(Items listed in a dataset)
:::

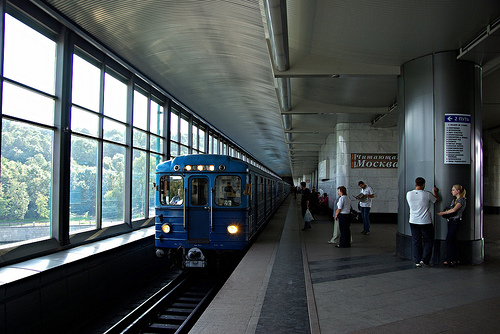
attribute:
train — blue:
[110, 89, 307, 275]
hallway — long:
[327, 67, 498, 320]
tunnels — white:
[258, 147, 344, 249]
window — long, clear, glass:
[2, 6, 286, 268]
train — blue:
[148, 150, 293, 273]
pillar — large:
[403, 60, 477, 268]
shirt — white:
[404, 190, 433, 226]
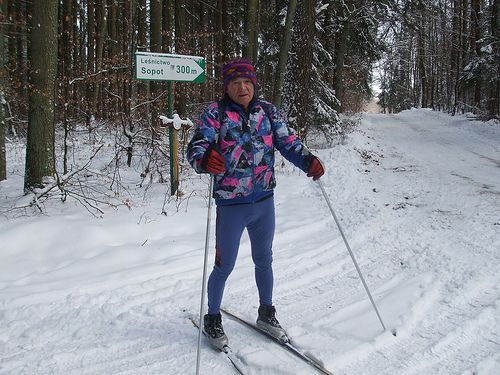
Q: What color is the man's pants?
A: Purple.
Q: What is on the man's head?
A: A hat.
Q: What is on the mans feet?
A: Skiies.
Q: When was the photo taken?
A: Day time.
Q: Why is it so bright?
A: Sun light.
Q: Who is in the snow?
A: A man.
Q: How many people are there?
A: One.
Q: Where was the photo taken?
A: Ski resort.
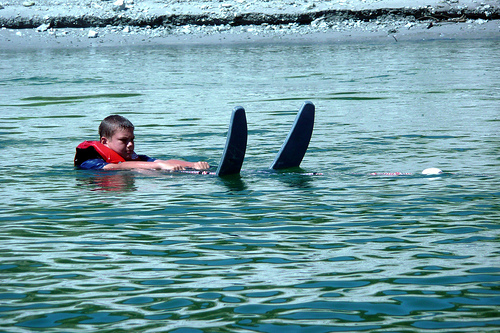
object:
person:
[74, 115, 177, 175]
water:
[220, 214, 291, 248]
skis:
[212, 104, 250, 179]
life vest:
[75, 140, 126, 163]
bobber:
[420, 164, 447, 181]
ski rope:
[281, 171, 417, 176]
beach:
[0, 2, 500, 40]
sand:
[64, 33, 98, 49]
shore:
[245, 36, 287, 57]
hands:
[150, 157, 205, 175]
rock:
[286, 23, 308, 36]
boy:
[75, 116, 144, 172]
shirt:
[129, 158, 137, 162]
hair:
[102, 115, 122, 131]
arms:
[88, 158, 186, 173]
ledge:
[166, 0, 228, 30]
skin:
[108, 141, 120, 149]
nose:
[125, 141, 132, 147]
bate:
[151, 154, 186, 172]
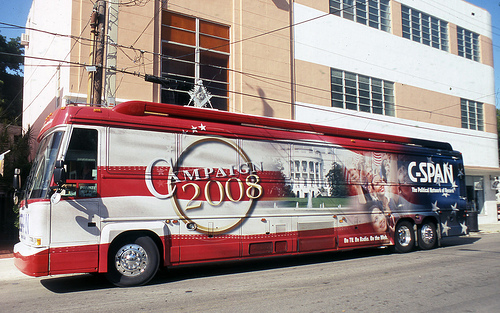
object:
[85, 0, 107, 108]
pole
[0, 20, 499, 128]
wires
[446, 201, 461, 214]
star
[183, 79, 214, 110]
symbol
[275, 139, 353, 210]
image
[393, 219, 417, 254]
tire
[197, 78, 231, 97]
window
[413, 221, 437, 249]
tire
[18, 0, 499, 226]
building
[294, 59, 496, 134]
stripe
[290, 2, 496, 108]
stripe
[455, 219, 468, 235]
star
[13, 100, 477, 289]
bus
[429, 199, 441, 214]
star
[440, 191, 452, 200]
star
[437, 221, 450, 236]
star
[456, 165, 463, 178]
star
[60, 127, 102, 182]
window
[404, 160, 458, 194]
sign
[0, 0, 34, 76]
blue sky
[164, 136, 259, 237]
circle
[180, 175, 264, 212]
2008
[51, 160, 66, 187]
mirrors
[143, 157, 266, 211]
campaign 2008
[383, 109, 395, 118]
window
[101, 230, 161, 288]
tire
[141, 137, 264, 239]
sign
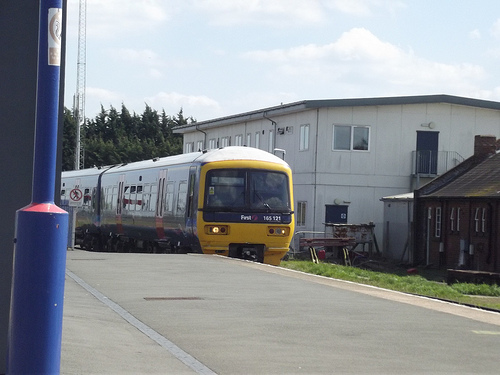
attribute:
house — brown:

:::

Change "train" to "streetcar" throughout the listing, starting at its beginning and ending at the line that contains "[281, 171, 417, 176]", and leave everything else as it is. Give back only those lines and leave the pictures out.

EXERCISE SOLUTION =>
attribute:
streetcar — blue:
[110, 89, 307, 275]
hallway — long:
[327, 67, 498, 320]
tunnels — white:
[258, 147, 344, 249]
window — long, clear, glass:
[2, 6, 286, 268]
streetcar — blue:
[148, 150, 293, 273]
pillar — large:
[403, 60, 477, 268]
shirt — white:
[404, 190, 433, 226]
Q: What color is the man's pants?
A: Purple.
Q: What is on the man's head?
A: A hat.
Q: What is on the mans feet?
A: Skiies.
Q: When was the photo taken?
A: Day time.
Q: Why is it so bright?
A: Sun light.
Q: Who is in the snow?
A: A man.
Q: How many people are there?
A: One.
Q: Where was the photo taken?
A: Ski resort.
object:
person:
[74, 115, 177, 175]
water:
[220, 214, 291, 248]
skis:
[212, 104, 250, 179]
life vest:
[75, 140, 126, 163]
bobber:
[420, 164, 447, 181]
ski rope:
[281, 171, 417, 176]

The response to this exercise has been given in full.